TRY IT:
Taking the line that contains "train2_top5, 76: 50 -> 40" as the starting point, give again exactly every line up to and including the last line of the records below.

Edit difference data:
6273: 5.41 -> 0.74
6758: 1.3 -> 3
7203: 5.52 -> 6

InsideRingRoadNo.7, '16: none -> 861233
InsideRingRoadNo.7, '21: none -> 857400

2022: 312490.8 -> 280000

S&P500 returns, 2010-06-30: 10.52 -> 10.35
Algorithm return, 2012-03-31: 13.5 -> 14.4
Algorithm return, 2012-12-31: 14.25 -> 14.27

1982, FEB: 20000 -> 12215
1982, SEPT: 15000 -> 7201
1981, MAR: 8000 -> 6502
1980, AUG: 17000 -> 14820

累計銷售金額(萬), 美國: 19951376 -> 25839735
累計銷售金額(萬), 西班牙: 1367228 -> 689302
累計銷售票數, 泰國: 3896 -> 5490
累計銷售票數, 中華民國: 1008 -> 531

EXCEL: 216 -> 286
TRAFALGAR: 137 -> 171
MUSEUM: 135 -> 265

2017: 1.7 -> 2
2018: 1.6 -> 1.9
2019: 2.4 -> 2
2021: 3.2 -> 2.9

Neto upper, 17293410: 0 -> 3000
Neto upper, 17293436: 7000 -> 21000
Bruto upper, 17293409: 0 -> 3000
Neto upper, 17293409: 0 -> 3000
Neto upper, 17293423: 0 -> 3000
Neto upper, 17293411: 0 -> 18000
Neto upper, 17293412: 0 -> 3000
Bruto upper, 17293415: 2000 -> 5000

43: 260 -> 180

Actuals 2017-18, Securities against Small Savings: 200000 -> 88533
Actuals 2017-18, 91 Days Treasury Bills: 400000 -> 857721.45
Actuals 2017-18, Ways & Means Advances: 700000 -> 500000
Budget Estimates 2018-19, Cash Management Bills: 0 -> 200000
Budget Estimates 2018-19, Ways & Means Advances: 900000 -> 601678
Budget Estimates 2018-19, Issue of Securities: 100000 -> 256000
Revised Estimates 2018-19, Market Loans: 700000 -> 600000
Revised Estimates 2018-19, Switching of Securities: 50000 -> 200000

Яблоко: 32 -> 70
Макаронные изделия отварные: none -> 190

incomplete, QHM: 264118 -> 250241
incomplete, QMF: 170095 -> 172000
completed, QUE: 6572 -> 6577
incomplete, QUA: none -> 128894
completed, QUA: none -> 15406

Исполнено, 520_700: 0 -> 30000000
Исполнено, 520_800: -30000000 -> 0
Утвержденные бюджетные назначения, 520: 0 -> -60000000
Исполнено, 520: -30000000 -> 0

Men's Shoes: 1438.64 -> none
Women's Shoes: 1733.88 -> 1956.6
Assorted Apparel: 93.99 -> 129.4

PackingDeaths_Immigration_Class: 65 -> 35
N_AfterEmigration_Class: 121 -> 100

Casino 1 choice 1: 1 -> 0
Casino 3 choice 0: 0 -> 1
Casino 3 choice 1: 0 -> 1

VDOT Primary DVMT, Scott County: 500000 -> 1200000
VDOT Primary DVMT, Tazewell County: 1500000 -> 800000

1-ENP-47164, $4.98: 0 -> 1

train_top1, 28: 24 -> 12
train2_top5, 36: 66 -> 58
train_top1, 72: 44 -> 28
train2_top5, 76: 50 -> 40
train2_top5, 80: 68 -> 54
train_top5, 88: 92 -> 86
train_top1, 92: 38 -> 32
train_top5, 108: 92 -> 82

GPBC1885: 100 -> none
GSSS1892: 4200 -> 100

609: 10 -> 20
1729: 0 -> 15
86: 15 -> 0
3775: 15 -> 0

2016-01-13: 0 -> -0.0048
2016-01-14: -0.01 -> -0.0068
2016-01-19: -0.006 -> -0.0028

RESULT:
train2_top5, 76: 50 -> 40
train2_top5, 80: 68 -> 54
train_top5, 88: 92 -> 86
train_top1, 92: 38 -> 32
train_top5, 108: 92 -> 82

GPBC1885: 100 -> none
GSSS1892: 4200 -> 100

609: 10 -> 20
1729: 0 -> 15
86: 15 -> 0
3775: 15 -> 0

2016-01-13: 0 -> -0.0048
2016-01-14: -0.01 -> -0.0068
2016-01-19: -0.006 -> -0.0028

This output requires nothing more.